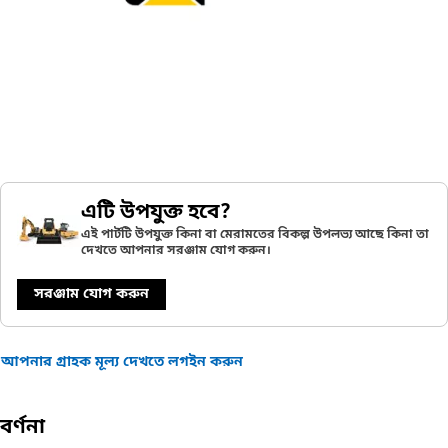
এটি উপযুক্ত হবে?
এই পার্টটি উপযুক্ত কিনা বা মেরামতের বিকল্প উপলভ্য আছে কিনা তা
দেখতে আপনার সরঞ্জাম যোগ করুন।
সরঞ্জাম যোগ করুন
আপনার গ্রাহক মূল্য দেখতে লগইন করুন
বর্ণনা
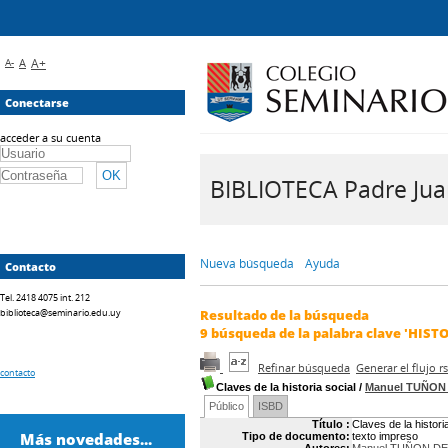
A-
A
A+
Conectarse
acceder a su cuenta
BIBLIOTECA Padre Juan 
Nueva búsqueda
Ayuda
Contacto
Tel. 2418 4075 int. 212
biblioteca@seminario.edu.uy
Resultado de la búsqueda
9
búsqueda de la palabra clave
'HISTO
Refinar búsqueda
Generar el flujo 
contacto
Claves de la historia social
/
Manuel TUÑON
Público
ISBD
Título :
Claves de la histori
Más novedades...
Tipo de documento:
texto impreso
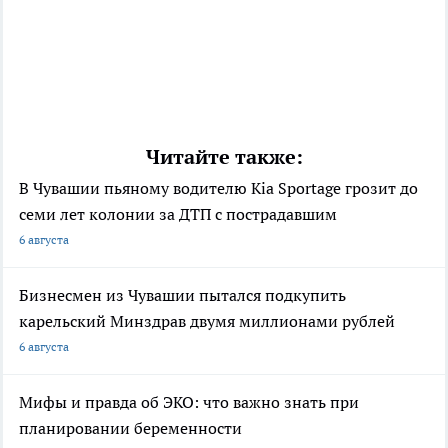
Читайте также:
В Чувашии пьяному водителю Kia Sportage грозит до
семи лет колонии за ДТП с пострадавшим
6 августа
Бизнесмен из Чувашии пытался подкупить
карельский Минздрав двумя миллионами рублей
6 августа
Мифы и правда об ЭКО: что важно знать при
планировании беременности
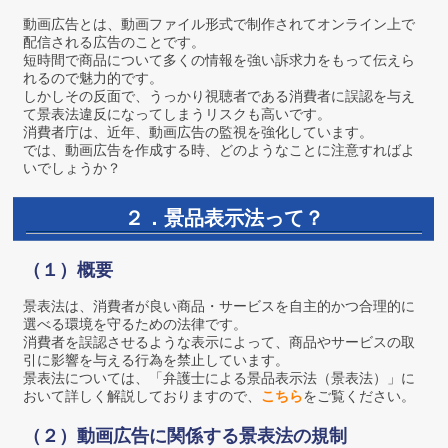
動画広告とは、動画ファイル形式で制作されてオンライン上で
配信される広告のことです。
短時間で商品について多くの情報を強い訴求力をもって伝えら
れるので魅力的です。
しかしその反面で、うっかり視聴者である消費者に誤認を与え
て景表法違反になってしまうリスクも高いです。
消費者庁は、近年、動画広告の監視を強化しています。
では、動画広告を作成する時、どのようなことに注意すればよ
いでしょうか？
２．景品表示法って？
（１）概要
景表法は、消費者が良い商品・サービスを自主的かつ合理的に
選べる環境を守るための法律です。
消費者を誤認させるような表示によって、商品やサービスの取
引に影響を与える行為を禁止しています。
景表法については、「弁護士による景品表示法（景表法）」に
おいて詳しく解説しておりますので、
こちら
をご覧ください。
（２）動画広告に関係する景表法の規制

Request: Using the entries above, extract exactly the lines from the one that contains "Manuel TUÑON" through the one that contains "Бизнесмен из Чувашии пытался подкупить". Do not carry over any pictures.

Response area:
Manuel TUÑON
Público
ISBD
Título :
Claves de la histori
Más novedades...
Tipo de documento:
texto impreso
Читайте также:
В Чувашии пьяному водителю Kia Sportage грозит до
семи лет колонии за ДТП с пострадавшим
6 августа
Бизнесмен из Чувашии пытался подкупить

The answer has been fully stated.